A Film With Me in It is a 2008 Irish film directed by Ian Fitzgibbon and written by Mark Doherty. The film is a black comedy that follows Mark (also Mark Doherty) and Pierce (Dylan Moran), an unsuccessful actor and a failing writer respectively, who find themselves trying to cope after a string of accidents surrounds them in corpses. The film generally received a positive response, and was released on DVD in October 2011.

Plot[edit]

Mark (Doherty) is an actor living in a basement flat below his writer friend Pierce (Moran). Residing with his girlfriend, Sally (Huberman), Mark struggles to find work whilst caring for his paralysed brother, David (O'Doherty). Desperate to avoid paying overdue rent, Mark continually eludes landlord Jack (Allen), meaning he is also unable to inform Jack of the flat's dilapidated state.

Discovering that Mark wasted money meant for the overdue rent, Sally finally decides to end her strained relationship with Mark, informs Jack of the repairs needed, and arranges to move out. The damaged state of the flat reaching its peak, Mark witnesses two consecutive freak accidents; a bookshelf falls and kills his dog, and the living room chandelier collapses and crushes David. Reeling in horror from the events, Mark looks on as Jack appears to repair a high lightbulb atop a wobbly stool, only to fall and pierce his throat with his screwdriver. Pierce then arrives and discovers the corpses, causing him to panic.
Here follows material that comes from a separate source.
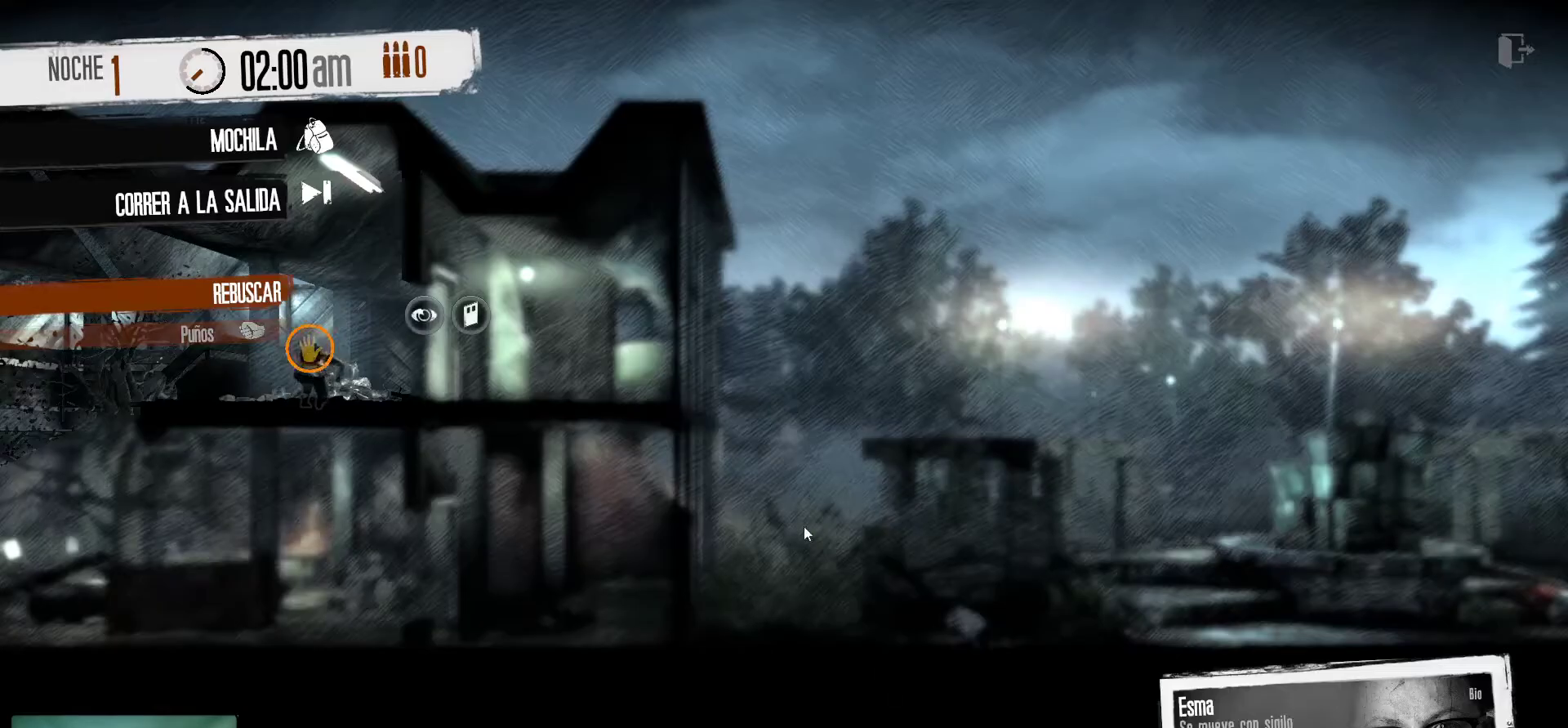
{"keys": [], "mouse": [], "mouse_move": "up-left", "events": []}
Hiding in the bathroom, Mark and Pierce plot to control the situation, only for Sally to return. Discovering David's body, Sally faints and impales herself on Mark's clarinet stand, killing her too. Realizing the absurdity of four consecutive, fatal accidents occurring in one place, Pierce concocts a plan to move Jack's body to an alternative location, as they both had a strong motive to murder him. Shooing Sally's father when he arrives, a police officer (O'Sullivan) then arrives due to an unrelated noise complaint, causing Pierce to panic and take her hostage.

Unable to kill the officer, the duo ties her up and attempts to reason with her. Left unattended, she attempts to escape through a faulty window, only for it to close and crush her head. Now surrounded by several corpses, Pierce finally formulates a plan; placing David, Sally, Jack, and the dog in his car, they drive it to a secluded area and cause it to explode, leaving minimal forensic evidence. Additionally, since three immediate deaths of Mark's acquaintances can place suspicion on him, Mark places his jewellery and clarinet on David's corpse, faking his own death.

Finally moving the officer to the neighbour's garden, Pierce fakes her death as caused by a falling plant pot. Cutting Mark's hair and dressing him as David, the two attempt to pass Mark as his disabled brother, and give Pierce an alibi as his carer in Mark's absence. A closing epilogue then shows Pierce has written a script based on the film's events, and is currently directing it whilst Mark continues to pass as David.

Cast[edit]

Cameos by Irish director Neil Jordan, and actor Jonathan Rhys Meyers.

Production[edit]

The film was shot in the Dublin 4 area.

Reception[edit]

Michael Dwyer of the Irish Times gave the film 4 stars out of 5 and described it as "Withnail & I reworked by Joe Orton". [4]

It was nominated for six Irish Film and Television Awards including Best Film, Best Actor (Dylan Moran) and Best Screenplay (Mark Doherty), but did not win, with the film Hunger winning in six of eight categories in which it was nominated.[5][6]

It won the Special Jury Prize at the 28th International Istanbul Film Festival in Turkey.[7]